## What you will do
Set down the data below exactly; pictures stay out.
*** Opening Data extract ***
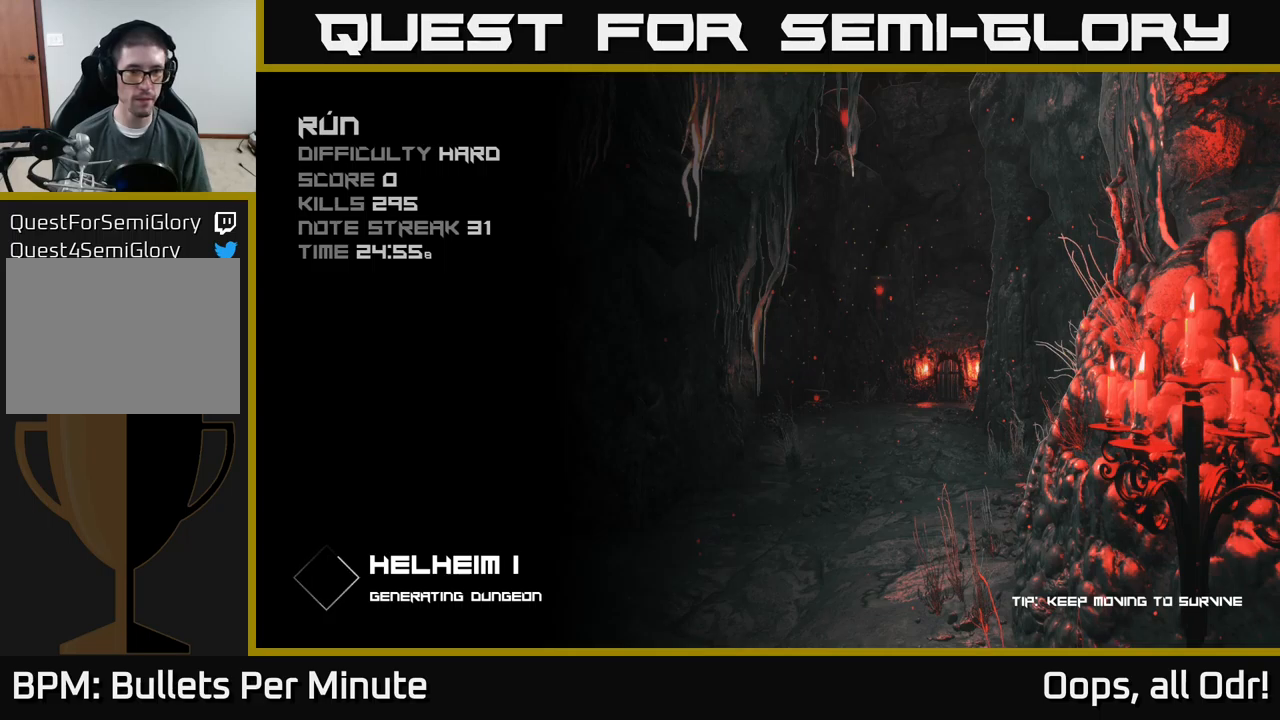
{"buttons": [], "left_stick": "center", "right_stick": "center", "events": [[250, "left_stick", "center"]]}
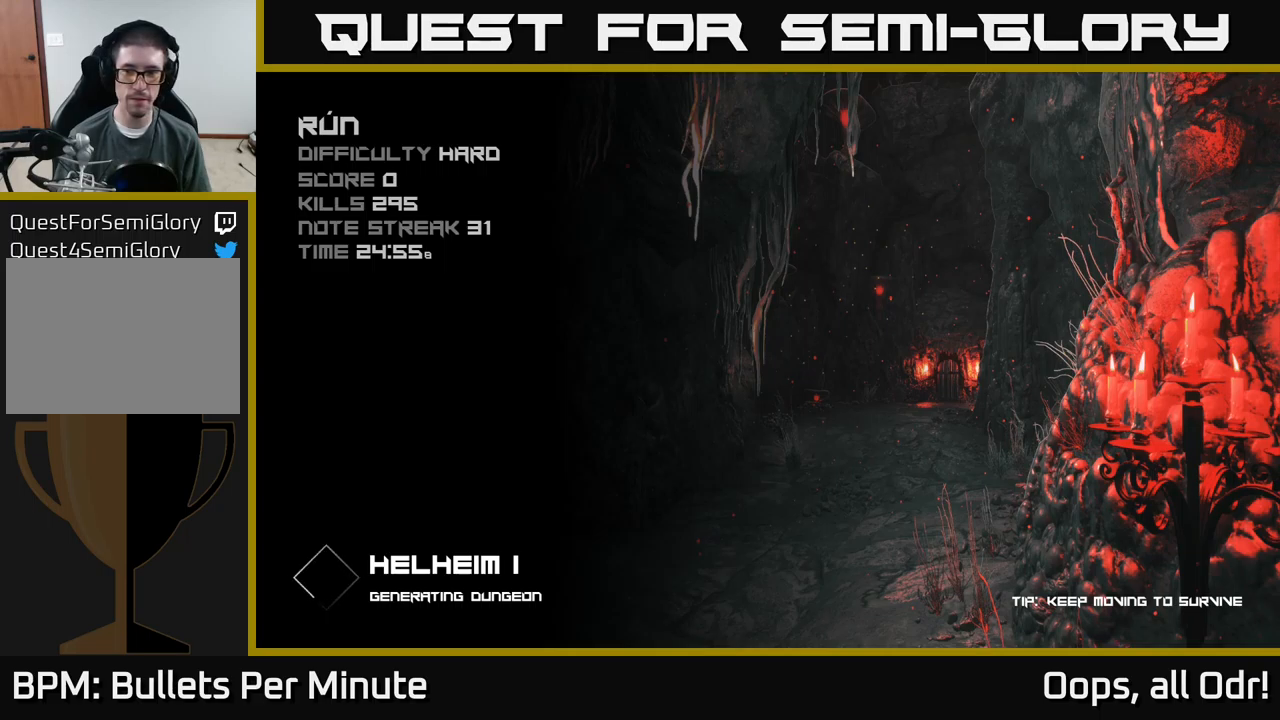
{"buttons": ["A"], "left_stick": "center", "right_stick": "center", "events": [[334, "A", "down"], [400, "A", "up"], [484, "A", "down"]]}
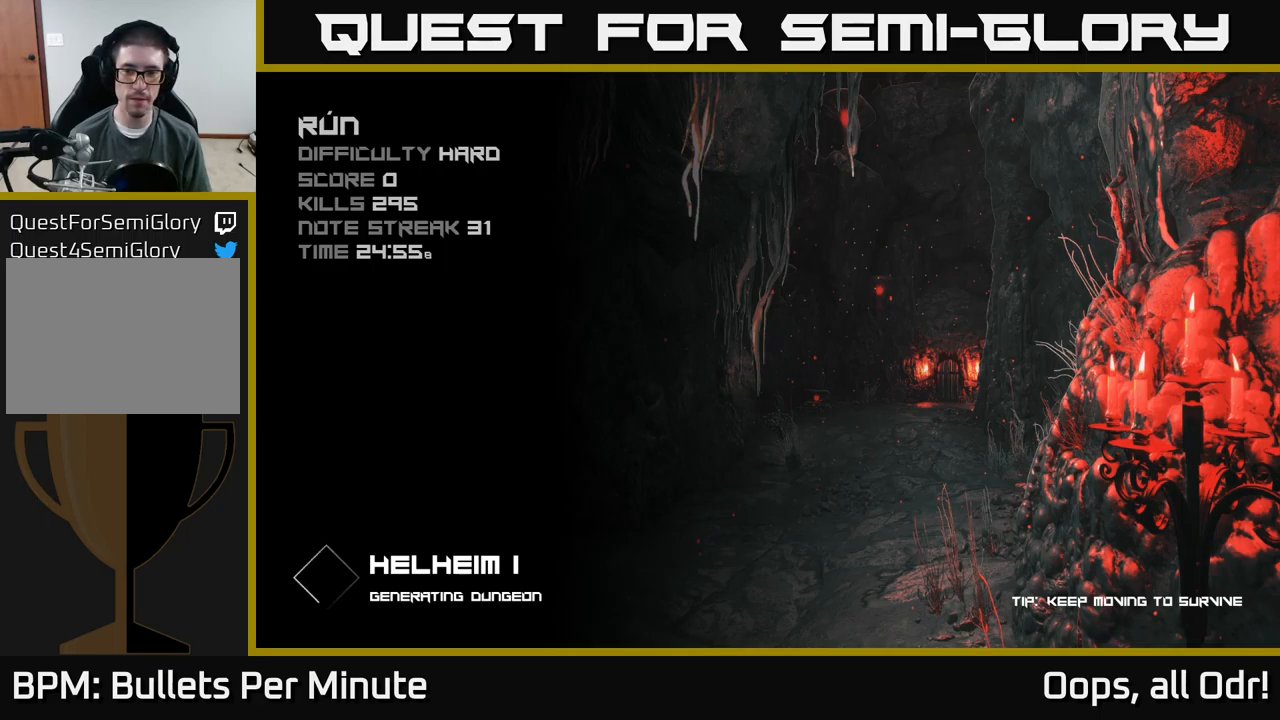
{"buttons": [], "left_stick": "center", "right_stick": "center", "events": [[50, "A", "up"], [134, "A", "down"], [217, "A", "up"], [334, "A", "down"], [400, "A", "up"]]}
*** Closing Data extract ***
## Finished task
{"buttons": [], "left_stick": "center", "right_stick": "center", "events": [[250, "left_stick", "center"]]}
{"buttons": ["A"], "left_stick": "center", "right_stick": "center", "events": [[334, "A", "down"], [400, "A", "up"], [484, "A", "down"]]}
{"buttons": [], "left_stick": "center", "right_stick": "center", "events": [[50, "A", "up"], [134, "A", "down"], [217, "A", "up"], [334, "A", "down"], [400, "A", "up"]]}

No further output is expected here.